◆ Excerpt:

Properties of chaotic flows above the non-modal elastic instability in three regimes. (a) The friction factor ($f/f_{\mathrm{lam}}$) versus Wi in lin-log scales. Two individual pressure drop measurements are conducted at different positions but with the same gap: from l/h=185 to 725 and from 225 to 765, which are plotted together. Three differential pressure transducers in three ranges are used: 5 (in red), 30 (in green), and 60 (in orange) psi. (b) Normalized rms pressure ($p_{\mathit{rms}}/p_{rms,lam})-1$ and velocity $(u_{\mathit{rms}}-u_{rms,lam})/U_{\mathit{mean}}$ fluctuations versus Wi in lin-log scales. The vertical three greys dashed lines separate four flow regimes determined by different scaling of the flow parameters on Wi.

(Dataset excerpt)
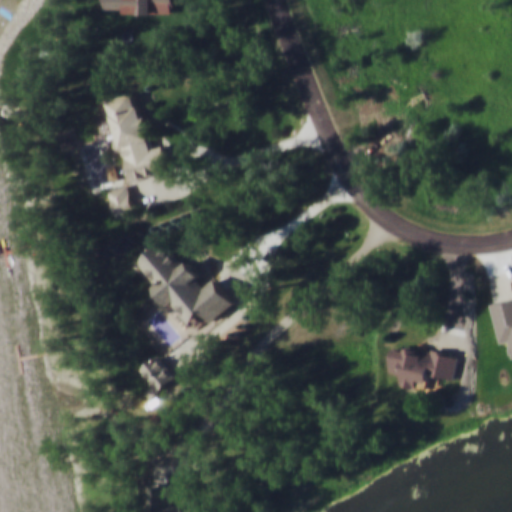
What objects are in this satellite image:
building: (135, 136)
building: (137, 137)
road: (194, 151)
road: (229, 163)
road: (345, 178)
road: (145, 195)
building: (124, 199)
building: (124, 200)
road: (253, 272)
road: (238, 273)
road: (503, 275)
building: (186, 284)
building: (187, 287)
road: (456, 301)
building: (504, 318)
building: (506, 319)
road: (263, 347)
building: (425, 364)
building: (426, 366)
building: (156, 373)
building: (160, 373)
river: (476, 495)
building: (167, 500)
building: (170, 500)
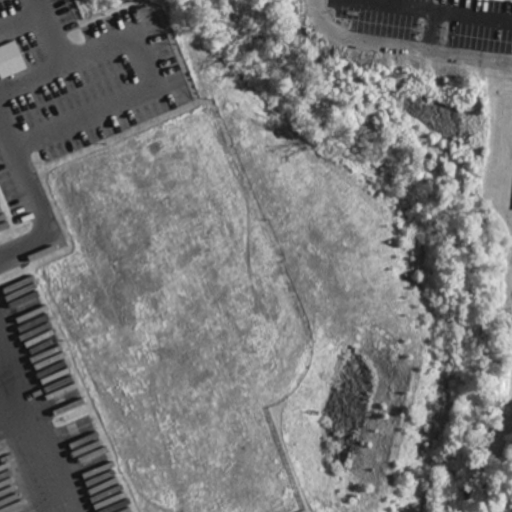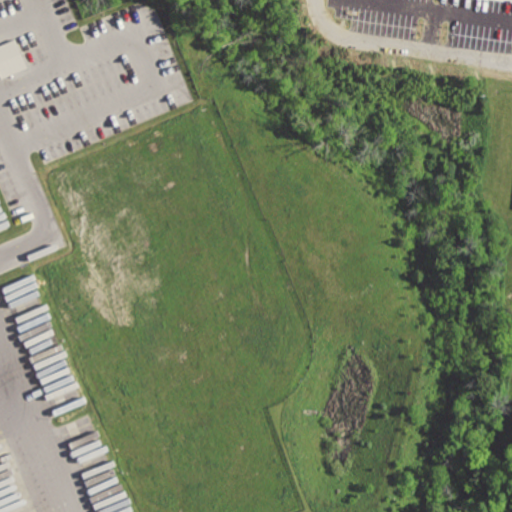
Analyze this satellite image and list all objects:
road: (436, 11)
road: (432, 30)
road: (402, 45)
building: (11, 58)
building: (10, 59)
road: (150, 65)
road: (34, 80)
road: (39, 202)
road: (36, 424)
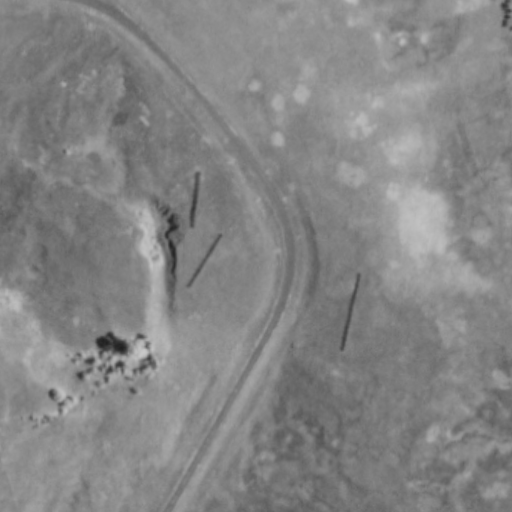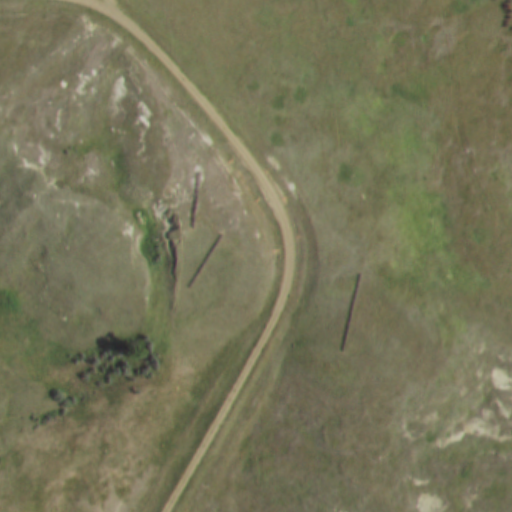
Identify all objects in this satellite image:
road: (121, 10)
road: (289, 229)
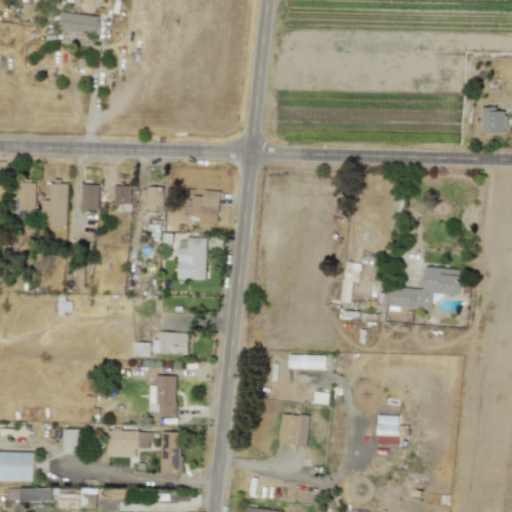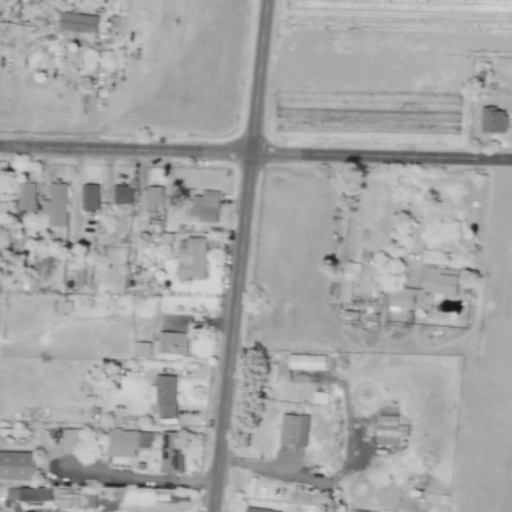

◆ Work instructions: Reproduce the caption on chaotic flows above the elastic instability word for word, from start to finish.

◆ Solution for this task:
Properties of chaotic flows above the non-modal elastic instability in three regimes. (a) The friction factor ($f/f_{\mathrm{lam}}$) versus Wi in lin-log scales. Two individual pressure drop measurements are conducted at different positions but with the same gap: from l/h=185 to 725 and from 225 to 765, which are plotted together. Three differential pressure transducers in three ranges are used: 5 (in red), 30 (in green), and 60 (in orange) psi. (b) Normalized rms pressure ($p_{\mathit{rms}}/p_{rms,lam})-1$ and velocity $(u_{\mathit{rms}}-u_{rms,lam})/U_{\mathit{mean}}$ fluctuations versus Wi in lin-log scales. The vertical three greys dashed lines separate four flow regimes determined by different scaling of the flow parameters on Wi.